CII is hereby authorized to file a copy of this letter as an exhibit to
said Schedule 13D or Schedule 13G or any amendments thereto.
Very truly yours,
(signed) Shelly Bergman
---------------
Agreed: (signed) Clal Industries and Investments Ltd.
--------------------------------------------
Page 39 of 41 pages
Exhibit 21
Joint Filing Agreement
June 19, 2006
Clal Industries and Investments Ltd.
3 Azrieli Center,
Triangle Building,
Tel Aviv, Israel
Gentlemen:
Pursuant to Rule 13d-1(k)(1)(iii) promulgated under the Securities
Exchange Act of 1934, as amended, the undersigned hereby agrees that Clal
Industries and Investments Ltd. ("CII") may file as necessary on behalf of the
undersigned with the Securities and Exchange Commission a Schedule 13D or
Schedule 13G and any amendments thereto in respect of shares of ECI Telecom Ltd.
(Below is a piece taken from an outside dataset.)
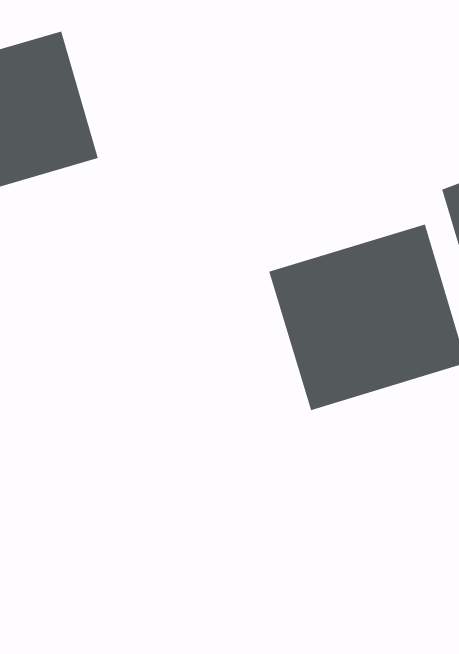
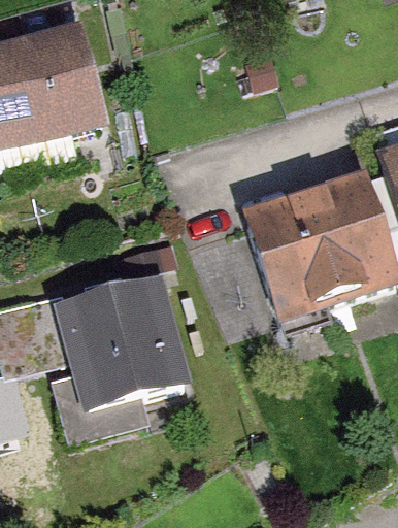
building: none -> [48,276,193,414]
purchased, owned or sold from time to time by the undersigned.
CII is hereby authorized to file a copy of this letter as an exhibit to
said Schedule 13D or Schedule 13G or any amendments thereto.
Very truly yours,
(signed) Ruth Manor
-----------
Agreed: (signed) Clal Industries and Investments Ltd.
--------------------------------------------
Page 40 of 41 pages
Exhibit 22
Joint Filing Agreement
June 19, 2006
Clal Industries and Investments Ltd.
3 Azrieli Center,
Triangle Building,
Tel Aviv, Israel
Gentlemen:
Pursuant to Rule 13d-1(k)(1)(iii) promulgated under the Securities
Exchange Act of 1934, as amended, the undersigned hereby agrees that Clal
Industries and Investments Ltd. ("CII") may file as necessary on behalf of the
undersigned with the Securities and Exchange Commission a Schedule 13D or
Schedule 13G and any amendments thereto in respect of shares of ECI Telecom Ltd.
purchased, owned or sold from time to time by the undersigned.
CII is hereby authorized to file a copy of this letter as an exhibit to
said Schedule 13D or Schedule 13G or any amendments thereto.
Very truly yours,
(signed) Avraham Livnat
--------------
Agreed: (signed) Clal Industries and Investments Ltd.